Let us be real here, Jesus was very probably not born on December 25. The Bible does not tell us anything at all about the exact date of the birth of Christ. It did not even occur at the start of 1 AD, but most likely in 4 BC. And yes, I deem it likely that the date for Christmas was chosen to supersede a pagan festival.

So if it is not the real birthdate, why celebrate it? What is real is the birth of Christ. And while we are not told when exactly this event took place, we know it was worthy of celebration. The angels sung, the shepherds worshiped, and God even utilized the heavens to direct all who were truly searching to Bethlehem. (Well okay, the wise men did not arrive at the date of Christ’s birth but not too long after–compare Mt 2:7, 16 and Lk 2:21-24.)

Truly, God’s incarnation, his coming in the flesh, is an extraordinary and unique glimpse into the character of God. Christ “did not regard equality with God a thing to be grasped, but emptied himself, taking the form of a bond-servant” (Phi 2:6-7). As the angel said to the shepherds: “I bring you good tidings of great joy, which shall be to all people for unto you is born this day in the city of David a Saviour, which is Christ the Lord.” (Lk 2:10-11). If the joy of Christ’s birth is for all people, then it is appropriate to make a celebration to commemorate it. Some argue that Christ’s death and resurrection are more important than his birth in terms of salvation history, but comparing the importance of these events is like asking which of its wings a bird needs more to fly. Jesus could not have died for us without becoming one of us. And there are aspects of God’s character displayed in the incarnation: boundless generosity, love, and humility. To have a day on which the church remembers and displays what the love of God is like, seems a very fitting response to what he has done for us.
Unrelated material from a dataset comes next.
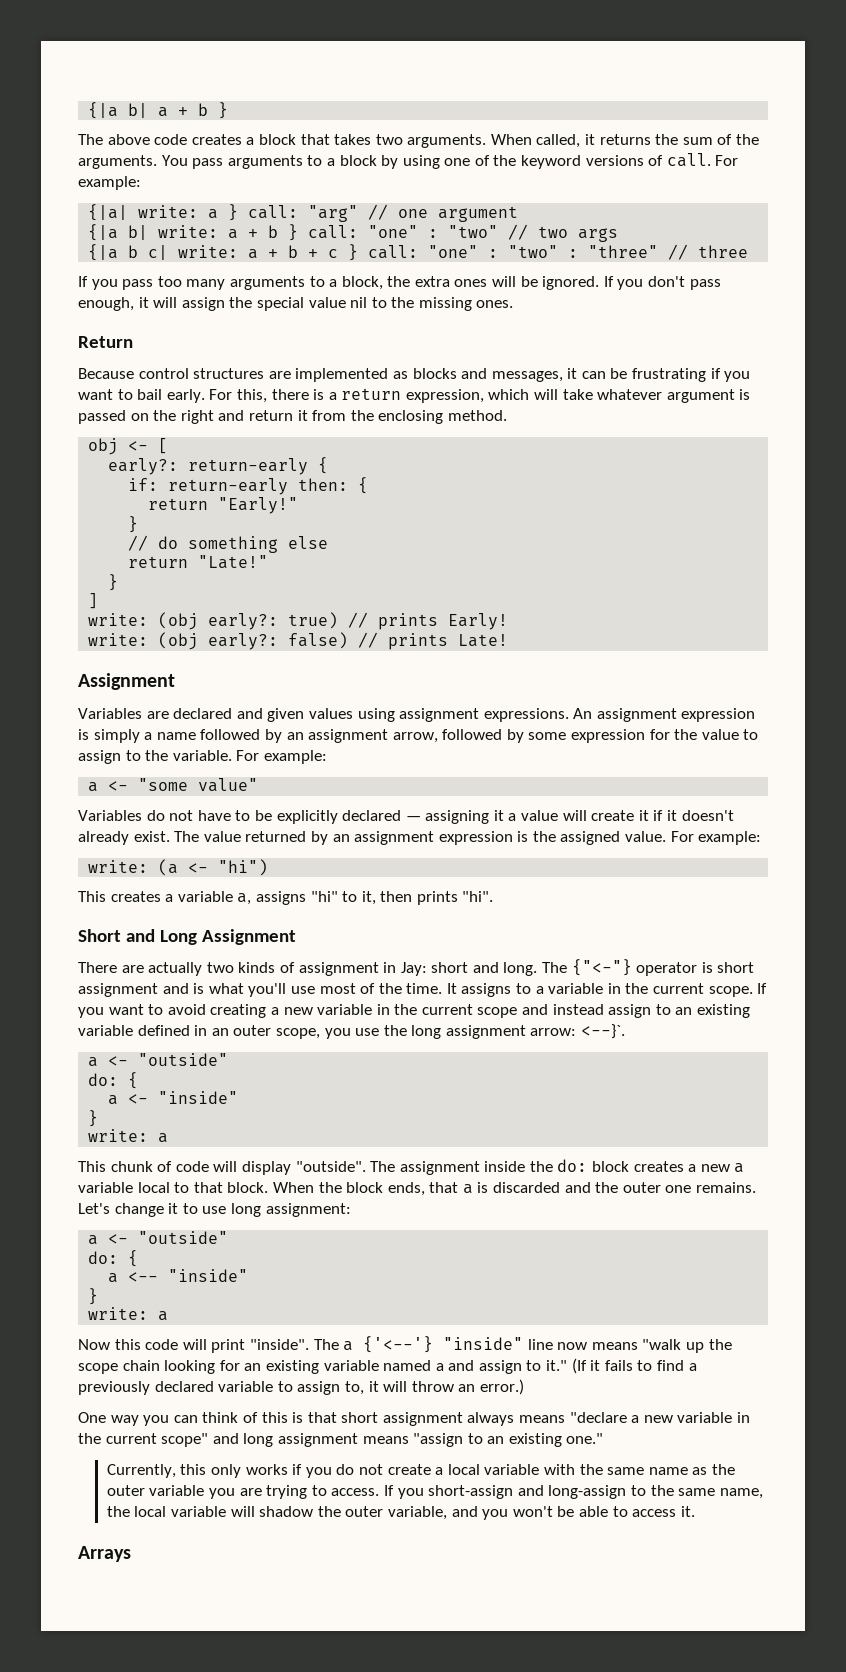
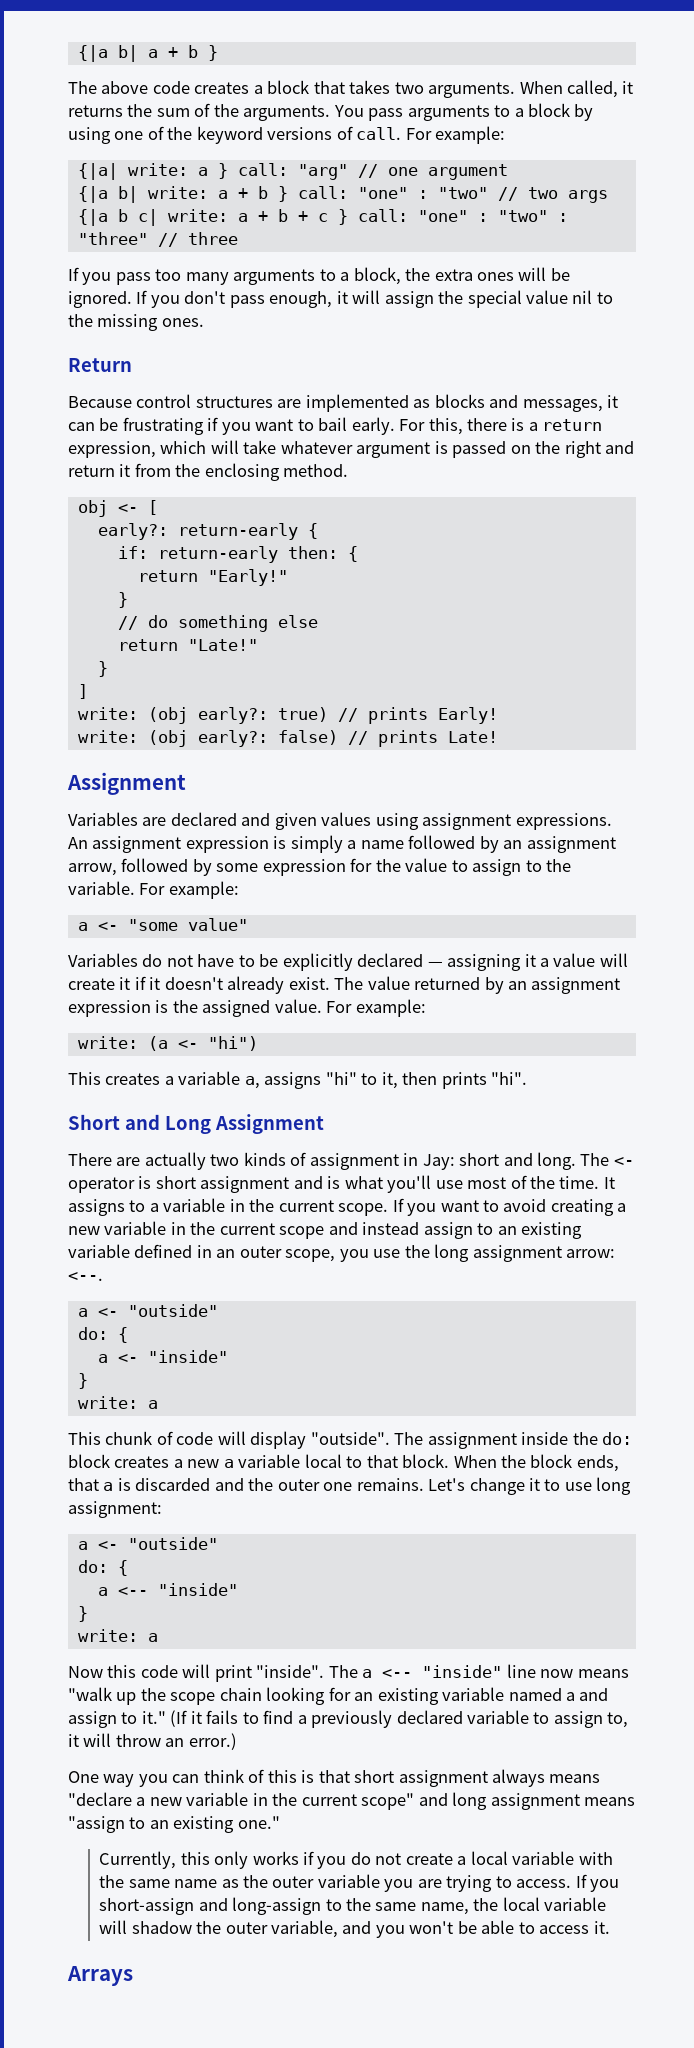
[571,959,632,976] {"<-"} -> [613,1157,634,1166] <-
[581,1024,626,1039] <--}`. -> [68,1272,103,1281] <--.
[363,1336,434,1353] {'<--'} -> [382,1669,413,1678] <--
Then what should we do at Christmas?

The first coming of Christ was joy to the world—so in remembering it, we should be joyful. It was an unmerited gift to humanity—so perhaps it is not too far off to give unmerited gifts to our fellow humans. It also was a gift to those who were poor and in desperate need—so it would be in the spirit of Christmas to help the poor (It is always important to help the poor though. Especially not on Christmas. Everyone helps the poor on Christmas.) It was an event proclaimed by shepherds and wise men—so maybe it is a good opportunity to proclaim it still today.